_Teks Dokumen_:
Belum selesai pada praktik jual beli gelar profesor bulan kemarin, dan akhirnya kini mencuat di permukaan terkait fakta normalisasi joki tugas di dunia pendidikan kita, Indonesia.
Kedua fenomena keruh dunia pendidikan tersebut sebenarnya bisa dikatakan anak cabang dari kreativitas bisnis pada dunia pendidikan.
Bagaimana tidak, keduanya sama-sama menjadi ladang bisnis di dunia pendidikan yang tidak mengenal etika dan norma untuk menjadi seorang yang terdidik.
Kenalan dengan istilah Joki Tugas
Joki tugas merujuk pada praktik di mana seseorang membayar pihak ketiga untuk menyelesaikan tugas akademik atas nama mereka.
Fenomena ini telah berkembang menjadi industri terselubung yang melibatkan berbagai pihak, mulai dari pelajar, mahasiswa, hingga para profesional (pengajar dan para ahli).
Praktik ini mencederai prinsip dasar pendidikan yang menekankan pada kejujuran dan usaha pribadi dalam mencapai keberhasilan akademik.
Istilah ini telah lama saya kenal di dunia perkuliahan, ya tidak sedikit yang memberikan informasi jalur tikus untuk mendapat nilai guna syarat kelulusan saja.
Penyebab Normalisasi Joki Tugas
Normalisasi joki tugas tidak terjadi dalam ruang hampa. Berbagai faktor kontributif menjadi pemicu utamanya:
- Tekanan Akademis dan Beban Tugas. Sistem pendidikan yang kompetitif sering kali memaksakan beban tugas yang berat kepada siswa/mahasiswa. Akibatnya, mereka mencari jalan pintas untuk memenuhi tuntutan akademik tanpa mempertimbangkan etika.
- Kurangnya Manajemen Waktu. Banyak siswa/mahasiswa yang kesulitan mengatur waktu antara belajar, bekerja, dan kegiatan lain. Ketidakmampuan mengelola waktu ini sering kali menjadi alasan mereka menggunakan jasa joki tugas.
- Rendahnya Kesadaran tentang Etika Akademik. Ketidaktahuan atau ketidakpedulian terhadap pentingnya integritas akademik mendorong banyak siswa/mahasiswa untuk mengabaikan nilai-nilai kejujuran.
- Pengaruh Lingkungan Sosial dan Budaya. Budaya yang mengedepankan hasil akhir dibandingkan proses pembelajaran turut memperparah normalisasi joki tugas. Kesuksesan diukur dari nilai tinggi dan ijazah, bukan dari pengetahuan yang diperoleh.
Dari keempat penyebab adanya sikap normalisasi joki tugas tersebut, saya dapatkan dari pengamatan yang selama ini saya lakukan saat masih dibangku perkuliahan.
Lalu Apa Dampaknya pada Pendidikan?
Normalisasi joki tugas membawa dampak merugikan yang signifikan terhadap dunia pendidikan. Pertama, penurunan Kualitas Pembelajaran.
Siswa/mahasiswa yang menggunakan jasa joki tugas tidak benar-benar memahami materi yang seharusnya dipelajari, sehingga mengurangi kualitas pembelajaran.

_Butir Tugas 1_: Tentukan apakah pernyataan (a), (b), dan (c) berikut sesuai dengan teks tentang joki tugas, lalu jawab ya atau tidak untuk masing-masing disertai kutipan kata-kata teks yang menentukannya. (a) Praktik joki tugas melibatkan pengajar dan para ahli. (b) Teks menyebutkan lima penyebab normalisasi joki tugas. (c) Kesuksesan diukur dari pengetahuan yang diperoleh.
_Butir Tugas 2_: Teruskan teks tentang normalisasi joki tugas mulai dari setelah kalimat terakhirnya.

Butir-butir dari sebuah set data
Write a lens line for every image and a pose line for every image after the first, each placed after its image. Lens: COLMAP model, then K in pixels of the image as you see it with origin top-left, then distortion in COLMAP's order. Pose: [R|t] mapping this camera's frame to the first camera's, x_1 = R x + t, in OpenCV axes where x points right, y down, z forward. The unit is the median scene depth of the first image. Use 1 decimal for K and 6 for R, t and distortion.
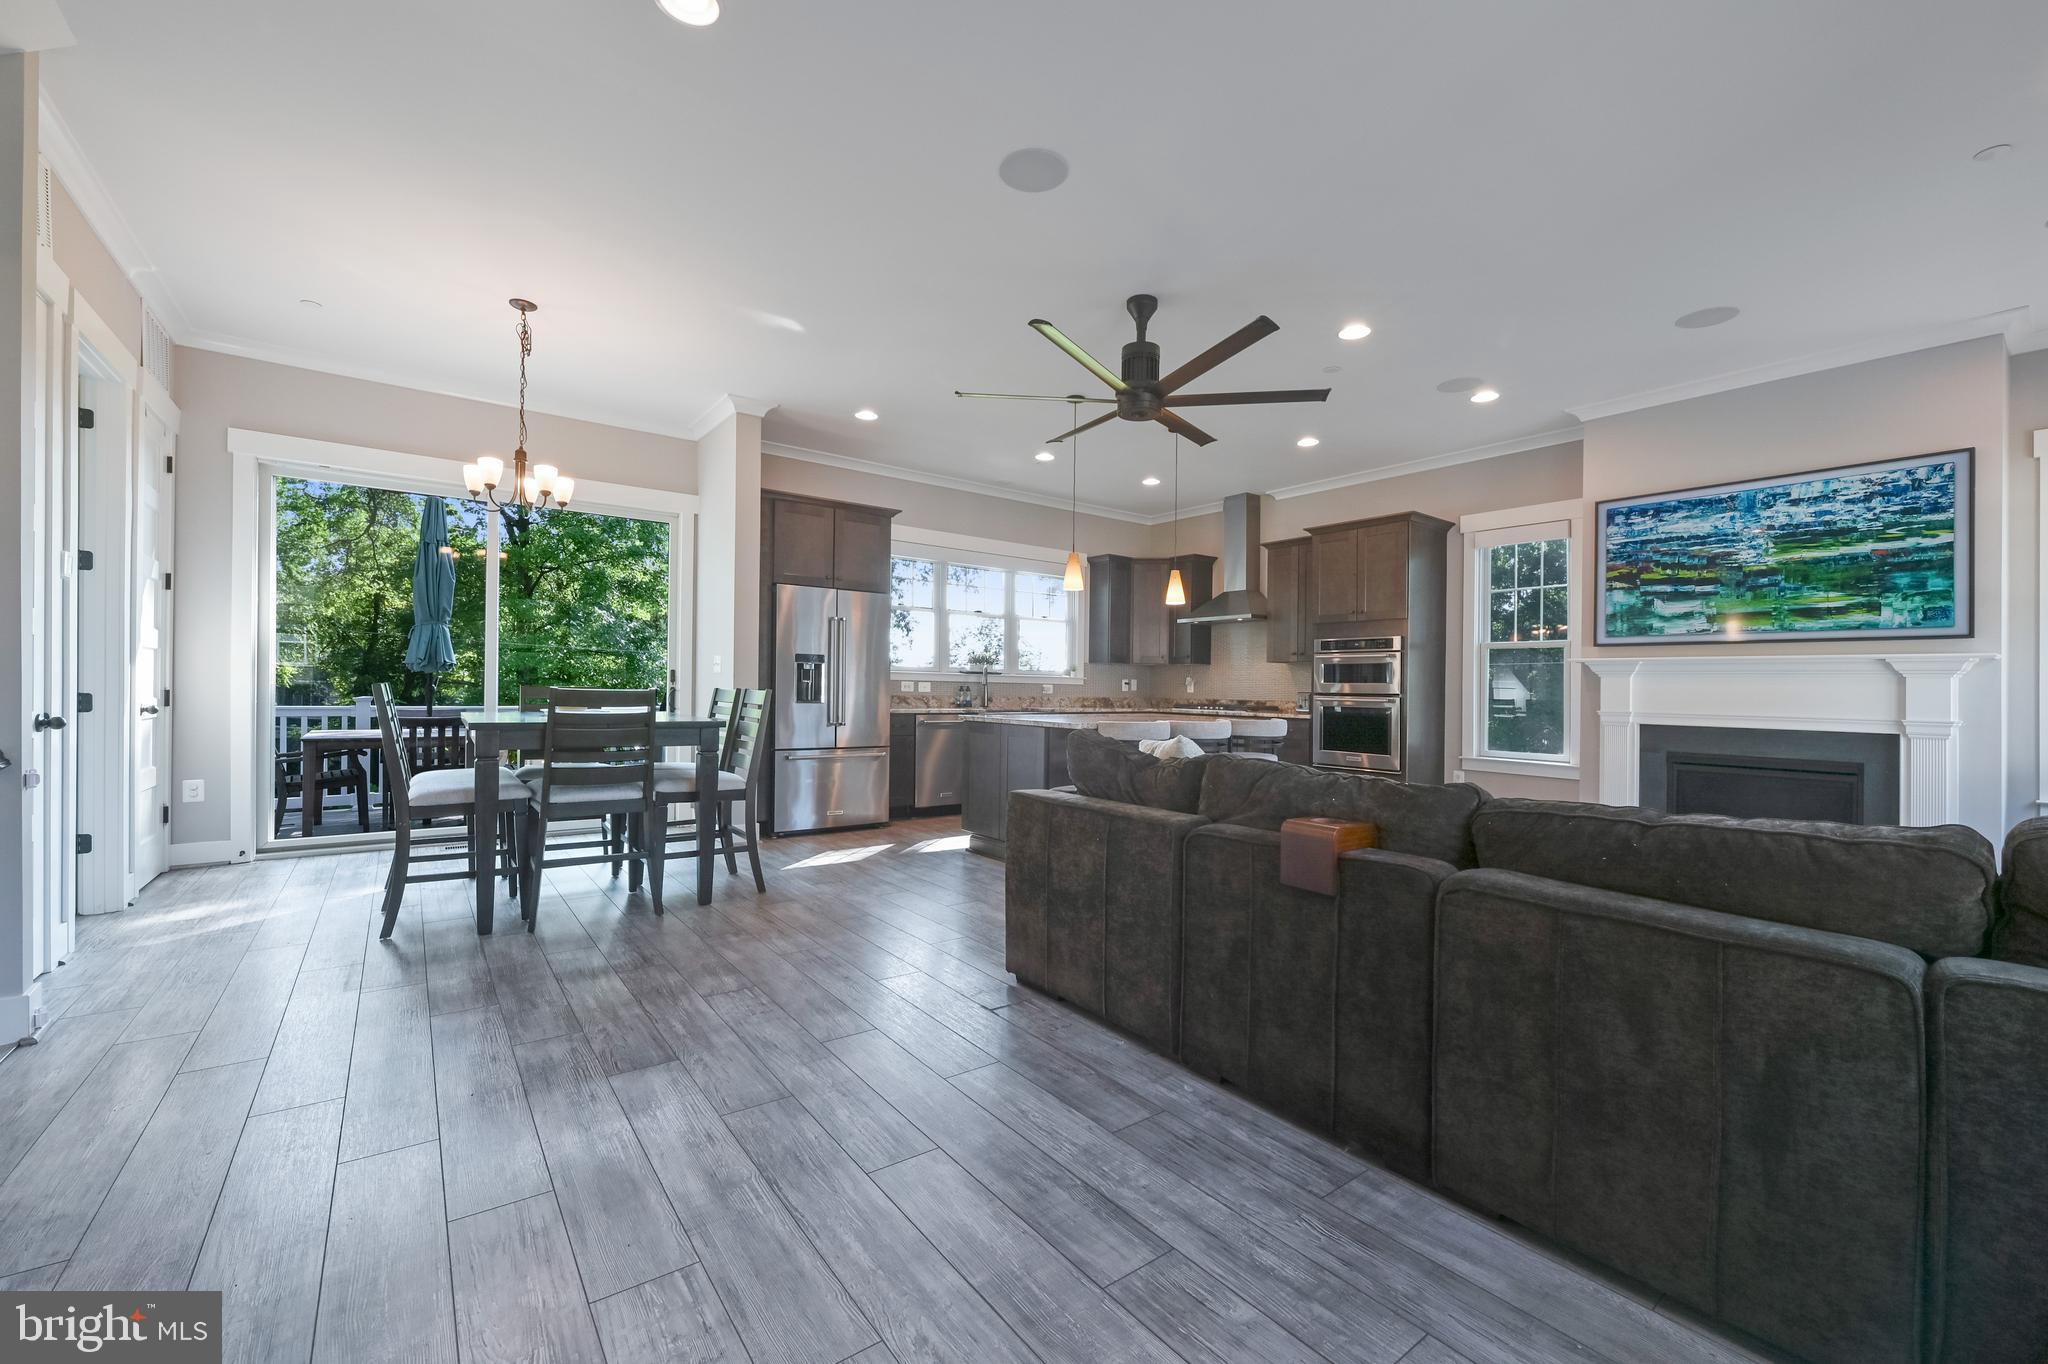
lens RADIAL K [[809.0, 0, 1036.7], [0, 809.0, 685.4], [0, 0, 1]] dist [-0.013300, -0.000363]
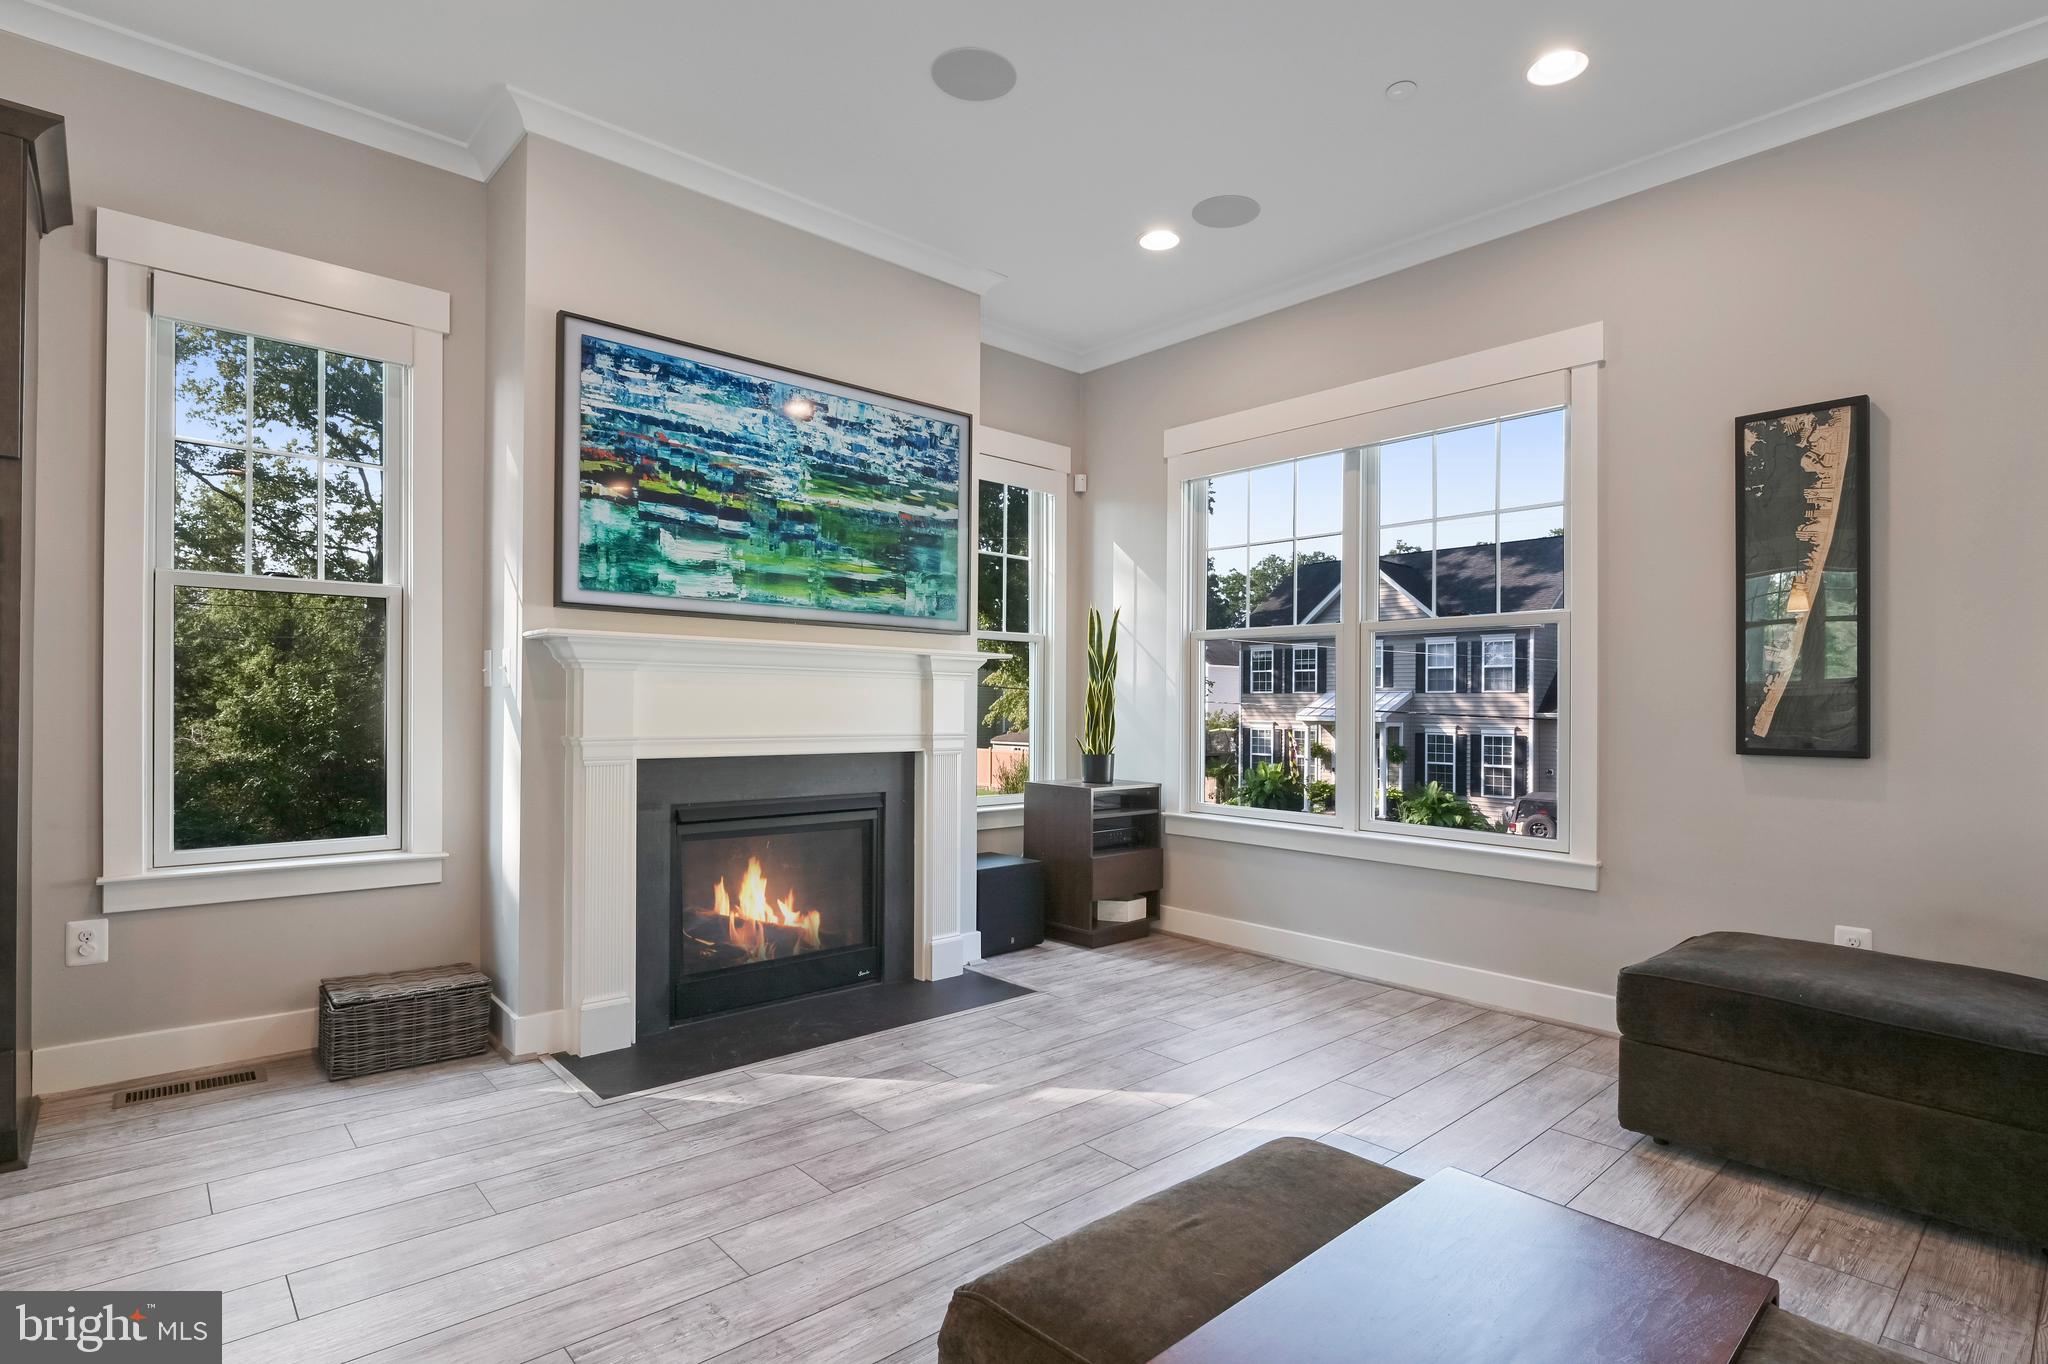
lens RADIAL K [[1010.8, 0, 1032.1], [0, 1010.8, 687.9], [0, 0, 1]] dist [-0.009282, 0.001038]
pose [[-0.085521, 0.000691, 0.996336, 0.058223], [-0.012212, 0.999924, -0.001742, -0.001061], [-0.996262, -0.012317, -0.085506, 0.748029]]
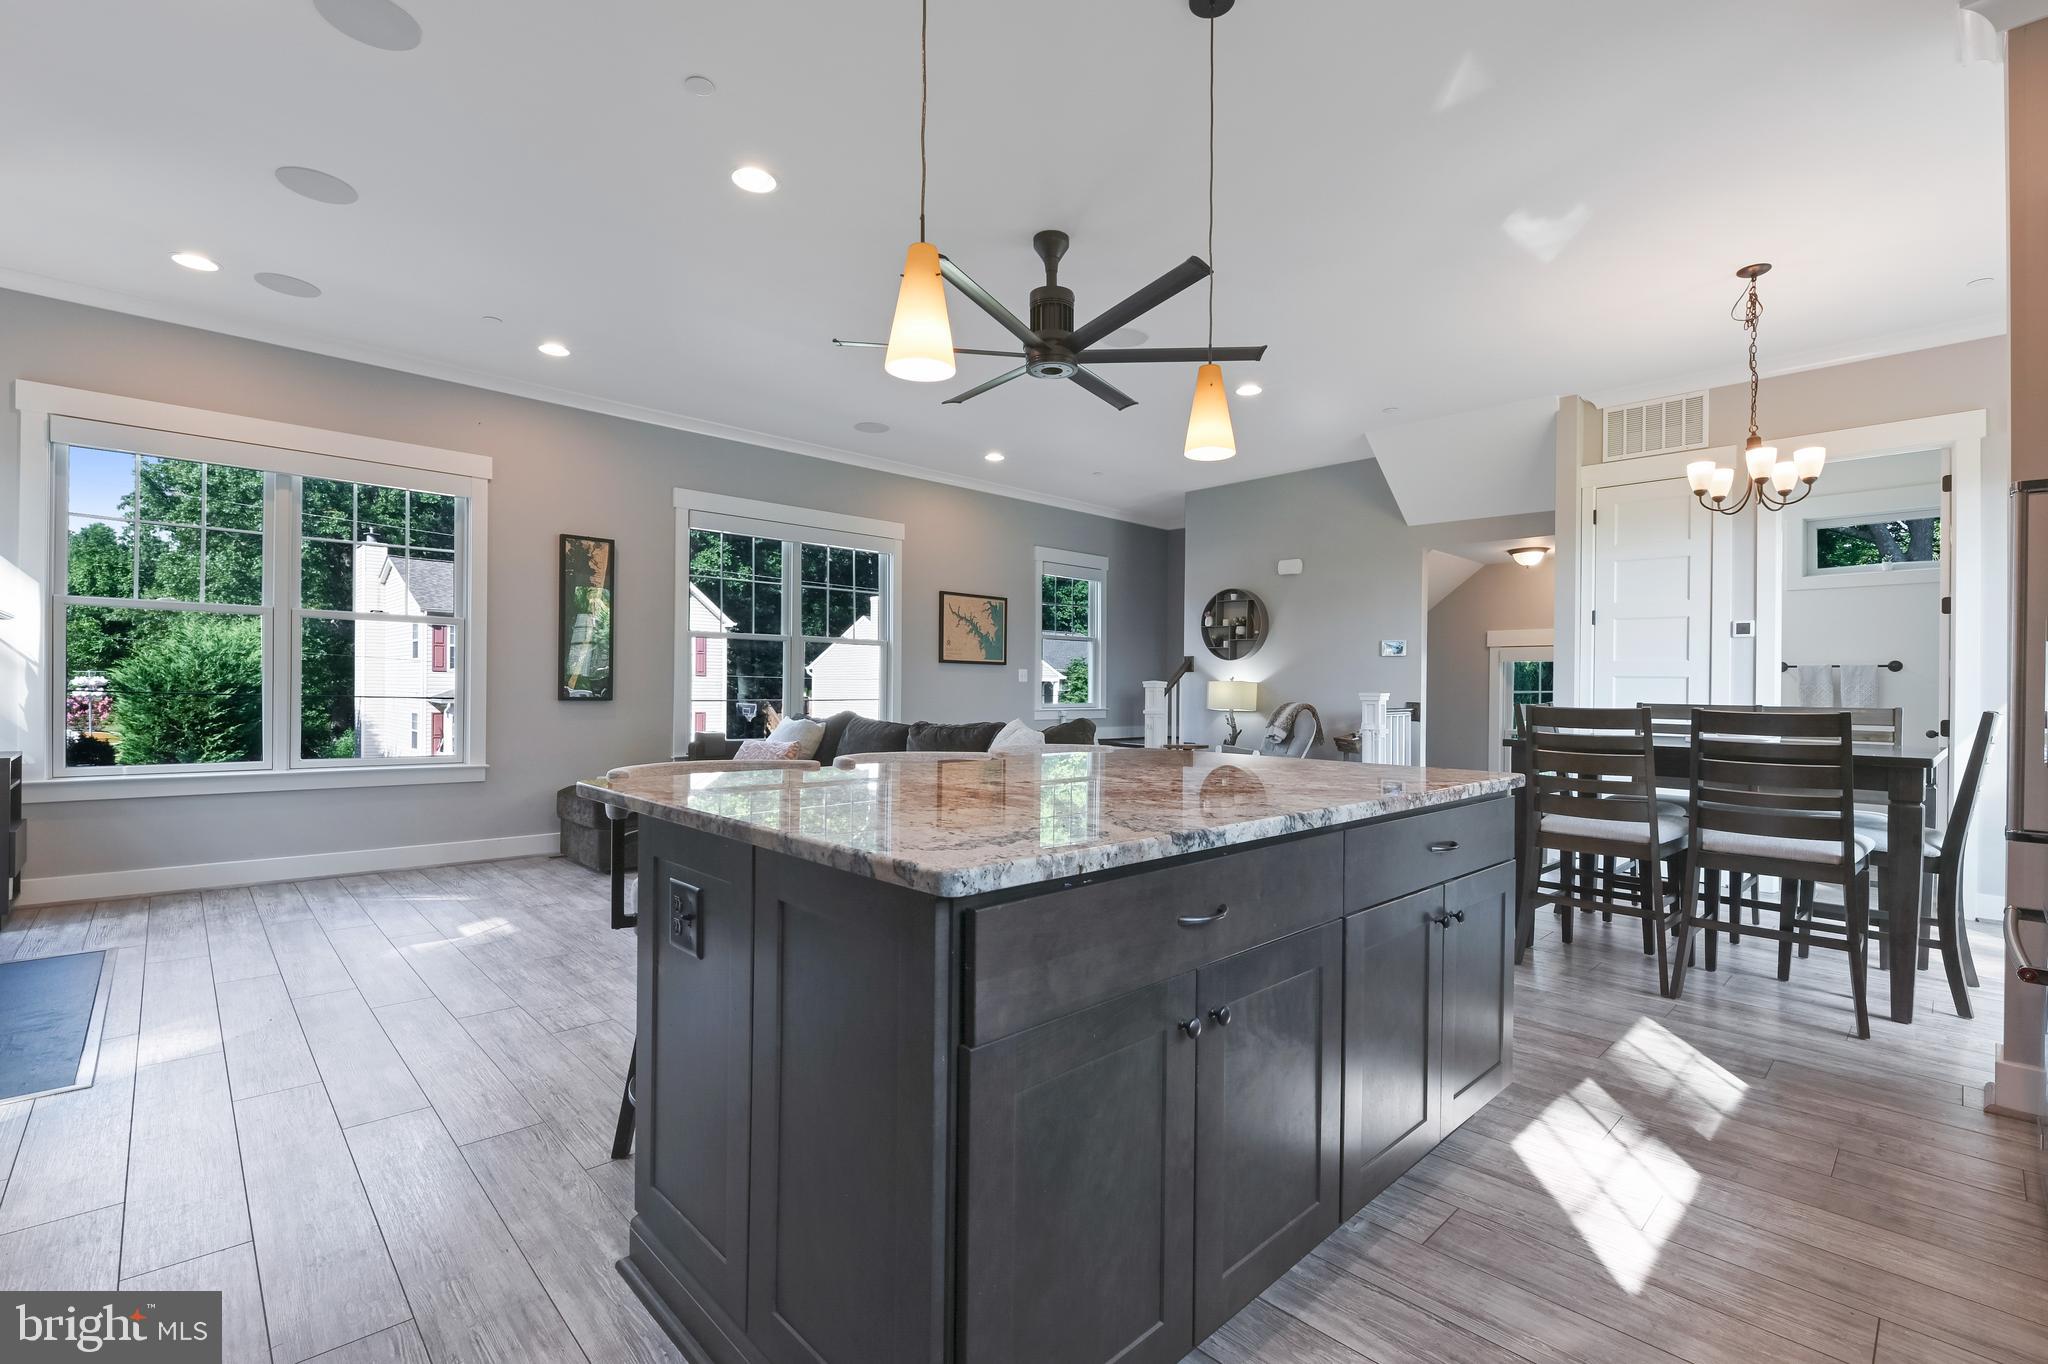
lens RADIAL K [[926.9, 0, 1042.0], [0, 926.9, 688.5], [0, 0, 1]] dist [-0.000875, -0.001458]
pose [[-0.991600, -0.028674, -0.126124, 0.181570], [-0.028391, 0.999589, -0.004041, 0.005165], [0.126188, -0.000426, -0.992006, 1.447544]]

_Jawaban yang Diharapkan 1_:
(a) Ya: "mulai dari pelajar, mahasiswa, hingga para profesional (pengajar dan para ahli)".
(b) Tidak: "Dari keempat penyebab adanya sikap normalisasi joki tugas tersebut".
(c) Tidak: "Kesuksesan diukur dari nilai tinggi dan ijazah, bukan dari pengetahuan yang diperoleh."

_Jawaban yang Diharapkan 2_:
Kedua, ketidakjujuran Akademik. Praktik ini merusak nilai-nilai kejujuran dan integritas akademik yang seharusnya dijunjung tinggi dalam lingkungan pendidikan.
Ketiga, citra buruk institusi pendidikan. Institusi yang gagal mengatasi masalah joki tugas akan kehilangan reputasi dan kepercayaan dari masyarakat.
Selain dampak pada pendidikan, normalisasi joki tugas juga mampu menimbulkan dampak buruk dalam jangka panjang.
Misalnya seperti, lulusan yang tidak kompeten. Lulusan yang bergantung pada joki tugas cenderung tidak siap menghadapi tantangan di dunia kerja karena kurangnya pemahaman dan keterampilan yang memadai.
Kerugian bagi tempat kerja di kemudian hari. Perusahaan yang mempekerjakan lulusan yang tidak kompeten akan mengalami kerugian dari segi produktivitas dan kualitas kerja.
Yang terakhir yaitu, Praktik Tidak Etis di Masyarakat. Normalisasi joki tugas menciptakan preseden buruk, mendorong praktik tidak etis dalam berbagai aspek kehidupan masyarakat.
Fakta Lapangan di Dunia Pendidikan
Beberapa dosen terlibat dalam memberikan informasi atau rekomendasi mengenai jasa joki tugas kepada siswa atau mahasiswa.
Ini bisa berupa pemberitahuan langsung atau melalui forum dan kelompok diskusi yang tidak resmi. Keberadaan informasi semacam ini memperburuk situasi, karena siswa/mahasiswa mungkin merasa bahwa menggunakan jasa joki adalah pilihan yang sah.
Dalam beberapa kasus, dosen juga terlibat dalam praktik joki tugas, seperti menulis tugas atau skripsi atas nama siswa dengan imbalan finansial.
Bahkan ada dosen yang terlibat dalam joki pembuatan jurnal untuk kepentingan kenaikan pangkat. Praktik ini menunjukkan bagaimana etika akademik dipandang rendah oleh sebagian pengajar.
Ketika pelaku joki tugas termasuk dosen dan ahli yang seharusnya menjadi panutan etika akademik, praktik ini semakin dianggap normal di kalangan akademisi.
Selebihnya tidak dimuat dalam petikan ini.